В один из погожих дней в начале октября в монастыре происходило торжественное пострижение в монахини. Эмма видела шествующую в церковь стройную процессию. Белица с распятьем шла впереди, несколько монахинь помахивали кадильницами, за ними тянулись приготовленные к постригу женщины — несколько пожилых и одна почти девочка, больше глазевшая по сторонам, чем думавшая о миссии невесты Христовой. Церковь вся была украшена цветами, горели свечи.

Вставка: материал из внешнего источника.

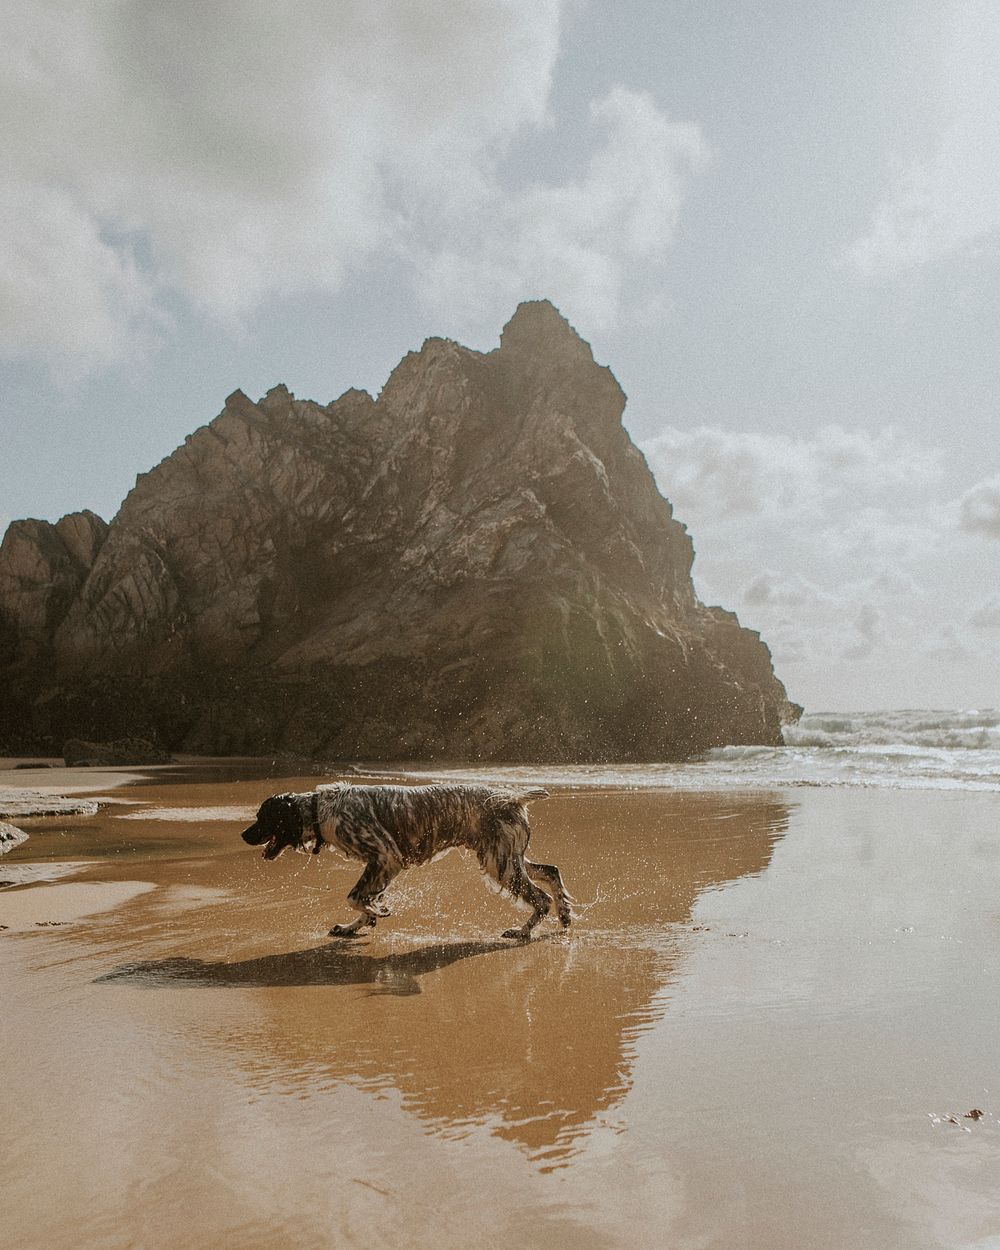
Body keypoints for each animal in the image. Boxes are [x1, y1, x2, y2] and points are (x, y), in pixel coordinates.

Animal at [238, 775, 575, 940]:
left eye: (262, 817)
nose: (243, 835)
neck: (320, 810)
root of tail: (512, 797)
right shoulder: (379, 866)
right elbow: (363, 900)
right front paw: (355, 925)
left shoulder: (386, 858)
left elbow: (355, 897)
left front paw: (376, 913)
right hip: (508, 857)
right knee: (552, 872)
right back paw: (565, 915)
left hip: (500, 864)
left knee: (541, 898)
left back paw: (523, 932)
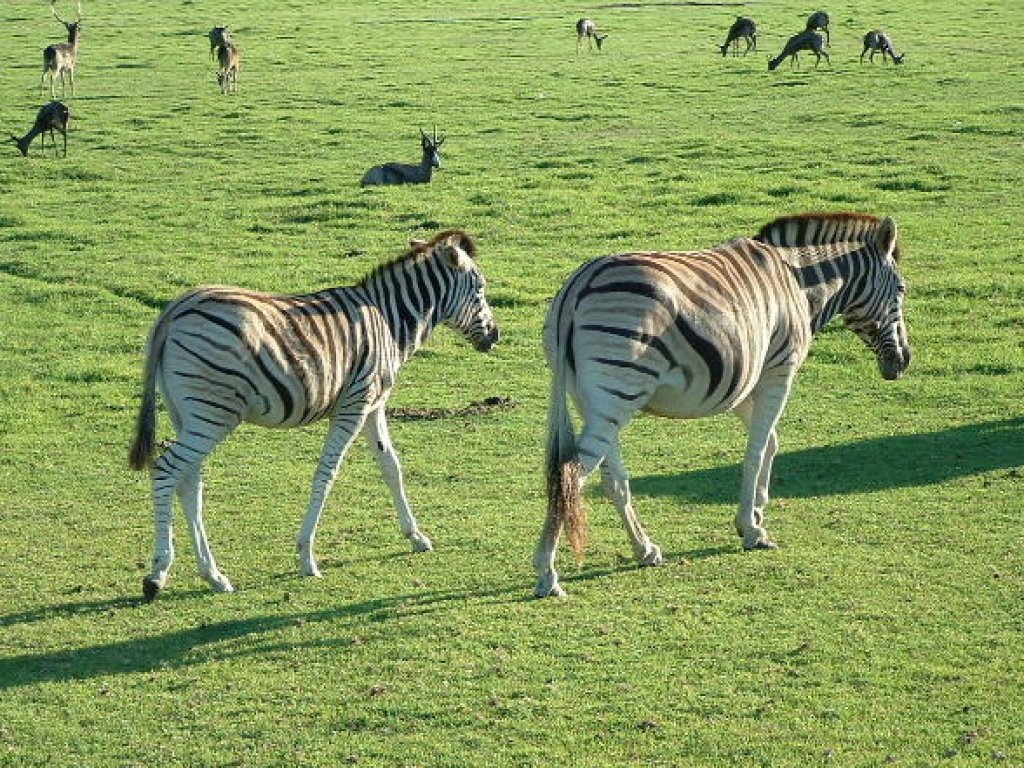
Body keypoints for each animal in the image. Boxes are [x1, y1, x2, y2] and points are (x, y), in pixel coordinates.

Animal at [128, 228, 499, 602]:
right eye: (480, 289)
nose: (496, 336)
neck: (389, 320)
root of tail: (175, 310)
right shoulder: (354, 405)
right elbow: (327, 473)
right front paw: (307, 556)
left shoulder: (374, 406)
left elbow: (391, 466)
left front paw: (416, 536)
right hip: (212, 415)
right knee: (166, 470)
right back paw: (157, 574)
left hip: (188, 414)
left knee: (189, 483)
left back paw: (214, 575)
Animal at [536, 214, 913, 598]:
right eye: (901, 290)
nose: (904, 361)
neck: (797, 281)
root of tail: (578, 286)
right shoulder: (779, 370)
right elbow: (756, 451)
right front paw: (753, 529)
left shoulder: (746, 384)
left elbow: (771, 442)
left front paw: (757, 512)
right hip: (618, 391)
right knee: (571, 475)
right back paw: (547, 573)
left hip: (595, 399)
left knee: (611, 479)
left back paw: (644, 549)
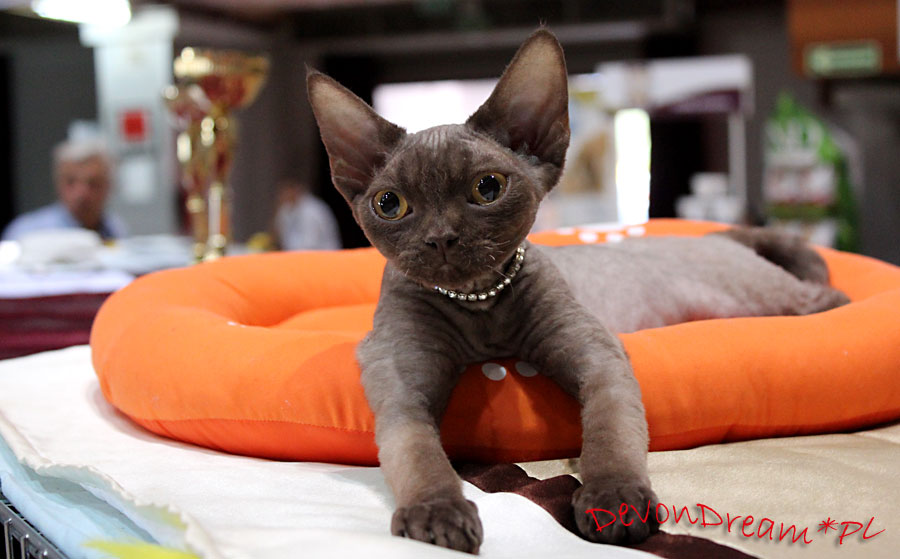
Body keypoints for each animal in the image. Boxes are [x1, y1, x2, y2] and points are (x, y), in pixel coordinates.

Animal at [307, 29, 849, 554]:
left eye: (487, 188)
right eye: (390, 204)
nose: (441, 238)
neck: (479, 305)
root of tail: (717, 234)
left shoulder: (596, 355)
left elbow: (609, 431)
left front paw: (614, 501)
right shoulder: (401, 382)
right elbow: (416, 449)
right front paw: (437, 513)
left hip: (753, 296)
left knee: (826, 299)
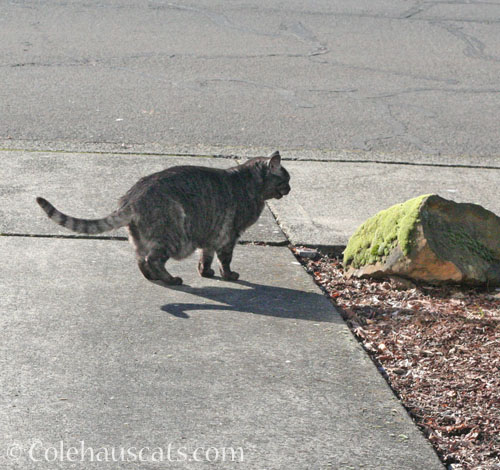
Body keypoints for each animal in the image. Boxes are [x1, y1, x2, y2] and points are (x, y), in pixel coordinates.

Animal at [37, 151, 292, 284]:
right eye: (286, 179)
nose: (290, 189)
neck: (250, 183)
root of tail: (133, 196)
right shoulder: (229, 236)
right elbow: (224, 260)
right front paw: (228, 275)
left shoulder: (211, 234)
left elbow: (206, 257)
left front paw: (205, 272)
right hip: (175, 237)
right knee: (152, 259)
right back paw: (170, 279)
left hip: (142, 237)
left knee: (140, 258)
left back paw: (153, 277)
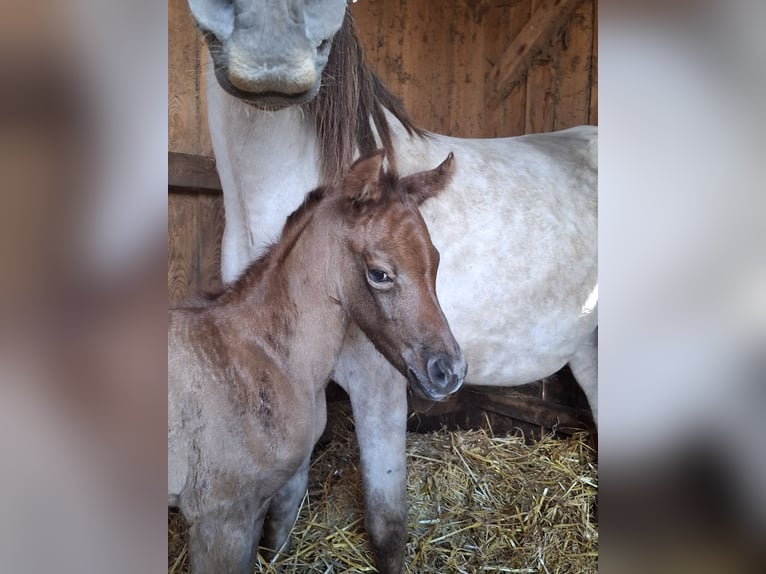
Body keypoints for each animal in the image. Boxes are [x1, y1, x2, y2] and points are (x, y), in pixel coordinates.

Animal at [167, 150, 466, 574]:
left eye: (435, 261)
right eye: (379, 273)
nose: (449, 371)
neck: (259, 356)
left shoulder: (253, 510)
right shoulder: (218, 516)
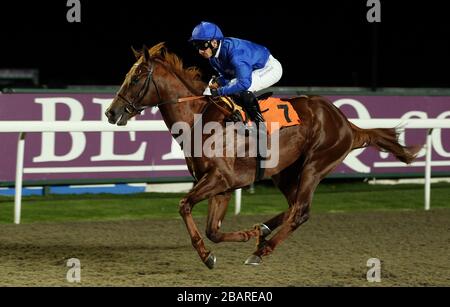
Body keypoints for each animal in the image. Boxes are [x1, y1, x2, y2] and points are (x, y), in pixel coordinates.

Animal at [103, 43, 420, 270]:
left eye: (136, 78)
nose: (110, 112)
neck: (199, 119)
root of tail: (346, 124)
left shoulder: (219, 179)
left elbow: (184, 206)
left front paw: (208, 255)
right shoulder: (223, 186)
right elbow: (213, 230)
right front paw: (247, 234)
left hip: (315, 165)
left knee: (301, 211)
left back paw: (263, 249)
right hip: (284, 171)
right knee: (294, 207)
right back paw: (263, 232)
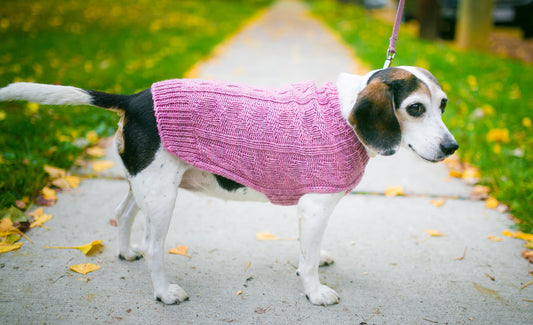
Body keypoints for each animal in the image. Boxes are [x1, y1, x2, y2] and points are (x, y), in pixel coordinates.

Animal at [0, 66, 458, 306]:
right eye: (415, 108)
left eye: (443, 105)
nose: (452, 147)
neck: (345, 116)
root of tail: (134, 98)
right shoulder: (315, 207)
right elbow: (308, 259)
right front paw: (314, 291)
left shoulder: (309, 210)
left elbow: (308, 250)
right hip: (162, 197)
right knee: (154, 246)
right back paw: (163, 291)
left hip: (143, 185)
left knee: (122, 215)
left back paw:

Эмма стояла в боковом приделе, наблюдая за обрядом. Монахини стояли на коленях с зажженными свечами и пели… О, как прекрасно звучала мелодия литании под каменным сводом! Эмма прикрыла глаза. Музыка. .. как давно она не пела!
Священник поднимал крест.
— По своей ли воле явились вы в святую обитель и приняли решение служить одному лишь Господу нашему? Если так, то скажите, что нет для вас иного Бога, кроме Творца нашего.
После обряда Эмму неожиданно вызвала аббатиса. Заговорила заискивающе.
— Я наблюдала за тобой во время обряда. Ты выглядела взволнованной. Не желаешь ли и ты раскаяться в своих мирских прегрешениях и принять постриг?
Эмма поглядела на нее удивленно.
— Неужели вы думаете, что такая «нормандская шлюха», как я, станет достойным приобретением для вашей обители?